GIVEN TASK 1:
In the interview on climate-economy models, what position does Dimitri Zenghelis hold?
GIVEN TASK 2:
Continue the interview on climate-economy models from the point where it stops.

SUPPLIED PASSAGE:
>>

But if we can’t trust them, why are they still used? And what exactly went wrong with the DICE model in the first place? We spoke with two researchers who know these models and have been warning about their limitations for years: Bob Ward, Policy and Communications Director at the London School of Economics (LSE), and Dimitri Zenghelis, Senior Research Fellow at the Cambridge Institute for Sustainability Leadership.
<2°C: – What was the rationale behind developing these integrated assessment models (IAMs)? Not just Nordhaus’ DICE model, but what prompted the development of IAMs in the first place?
Bob Ward: – William Nordhaus was the first mainstream economist to take seriously the idea that the environment could have major implications for the economy. The DICE model emerged from a desire to develop models that could assess environmental impacts on the economy. But the assumption was that environmental impacts would be marginal, and that was a mistake.
Dimitri Zenghelis: – There was a recognition that the problem of trying to limit climate change risks was one that transcended a bunch of disciplines. You needed something to tie in the findings from climate science into economics, spatial geography and so on. Which required a broader model than what were already available.
I think that recognition led to a sort of misplaced desire to try and capture as many of these important elements under one model. It integrated outcomes associated with climate damages with outcomes associated with macroeconomic commitment of resources to investment. As Bob said, it was very quickly recognised that some of them were flawed.
<2°C: – How were they flawed? Do you have an example?
Zenghelis: – For instance, that the structure of the economy is fixed in the model. And these models apply over long periods of time that not only necessarily involve structural change, but they also require structural change as part of their objective function. Which is subject to quite substantial uncertainty. It quickly became apparent that there was a paradox:
The model is looking to tell you what the optimal mix of policies would be to bring about outcome Y at cost X in, let’s say, 2050. But you are pre-assuming what technologies will cost, what climate impacts and what consumer tastes and preferences will be like, and that you know what the whole system of institutions and governance around the global economy will be in 2050. Well, if you already know the answer to those questions, there’s very little left for the model to solve.

<<

INFORMATION SUPPLIED:
>>

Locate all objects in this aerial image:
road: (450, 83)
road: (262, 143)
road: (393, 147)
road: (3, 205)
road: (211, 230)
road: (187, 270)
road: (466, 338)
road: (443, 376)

<<
>>

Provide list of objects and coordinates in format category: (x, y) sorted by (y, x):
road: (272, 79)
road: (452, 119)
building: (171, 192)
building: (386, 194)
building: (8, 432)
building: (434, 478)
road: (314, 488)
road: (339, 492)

<<
>>

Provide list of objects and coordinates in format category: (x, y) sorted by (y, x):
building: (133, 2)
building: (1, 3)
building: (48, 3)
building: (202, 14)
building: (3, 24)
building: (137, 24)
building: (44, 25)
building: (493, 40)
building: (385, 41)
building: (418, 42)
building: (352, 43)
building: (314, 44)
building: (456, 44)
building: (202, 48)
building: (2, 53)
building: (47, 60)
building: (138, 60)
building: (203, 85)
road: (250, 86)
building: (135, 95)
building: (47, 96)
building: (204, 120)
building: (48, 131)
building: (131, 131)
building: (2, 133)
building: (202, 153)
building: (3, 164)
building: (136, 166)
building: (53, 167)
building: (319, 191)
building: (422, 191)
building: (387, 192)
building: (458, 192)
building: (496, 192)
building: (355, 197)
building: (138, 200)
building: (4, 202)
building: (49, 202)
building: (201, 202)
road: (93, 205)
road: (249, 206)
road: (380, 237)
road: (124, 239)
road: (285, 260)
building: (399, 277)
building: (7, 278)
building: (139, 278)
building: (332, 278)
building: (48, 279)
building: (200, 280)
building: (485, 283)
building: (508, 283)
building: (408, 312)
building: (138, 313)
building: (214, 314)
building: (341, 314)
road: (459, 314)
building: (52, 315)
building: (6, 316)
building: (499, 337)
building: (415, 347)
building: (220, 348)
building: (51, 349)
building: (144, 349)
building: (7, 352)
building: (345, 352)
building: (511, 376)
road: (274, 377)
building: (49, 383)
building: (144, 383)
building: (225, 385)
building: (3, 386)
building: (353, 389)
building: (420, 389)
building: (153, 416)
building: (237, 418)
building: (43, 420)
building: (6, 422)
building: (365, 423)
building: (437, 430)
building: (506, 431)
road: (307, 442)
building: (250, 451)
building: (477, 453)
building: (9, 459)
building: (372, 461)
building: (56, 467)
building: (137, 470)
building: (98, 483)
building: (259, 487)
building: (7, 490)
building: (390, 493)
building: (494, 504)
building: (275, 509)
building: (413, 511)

<<

RESULT 1:
He is Senior Research Fellow at the Cambridge Institute for Sustainability Leadership.

RESULT 2:
That removal of memory and of path dependence is a critical flaw in models such as DICE. They take no account of stocks of assets. In other words, they take no account of history. DICE essentially assumes that climate damages do their thing in affecting GDP relative to baseline in any one year, and then the slate is wiped clean for the next year. In fact, climate and resource depletion damages mount and mount more quickly as productivity growth is eroded through endogenous effects of devalued and destroyed capital. The risk of catastrophe would be disruptive not just to one year’s output, it would destroy assets and undermine the growth and development capacity of the future. Including the knowledge spillovers associated with the accumulation of capital.
<2°C: –And these models can’t capture that. So what are they used for?
Ward: –The old adage “all models are wrong, but some are useful” applies here. Models like DICE have the benefit that they’re simple. You can largely see how changing some of the parameters affects the output, so they give some insights. What you can’t do, is believe in the outputs. Because so much important information is left out.
When you start looking at the details, the damage functions aren’t believable because they leave out a lot of the damage. The discount rate, if it’s a social discount rate, reflects the prejudices of the modellers. They assume future generations don’t matter as much as today’s generation. And secondly, they basically assume that you’ll be economically better off in the future, no matter how much damage there is, which is not true. There are more sophisticated versions of models than DICE whose producers say deliver better outputs, but they become black boxes, where you can’t really see what’s happening.
Zenghelis: –There are pros and cons to the DICE model. As Bob said, they are valuable for their insights, not the numbers they produce. Once that is recognised, then suddenly a world of potential opportunity arises for using models appropriately to inform policy maker judgement.
<2°C: –How?
Zenghelis: –Let’s take a step back: Why do you want models? Well, you want models because they allow you to frame relationships which are complex, which you can’t do in your head. They impose a discipline on the modeller to do it transparently, in a way so that others in principle can come in and question the assumptions. And an important pro with the DICE model is that it is simple and transparent. This means users can play around with assumptions and parameter settings using a consistent framework to fruitfully investigate the impact on projected outcomes.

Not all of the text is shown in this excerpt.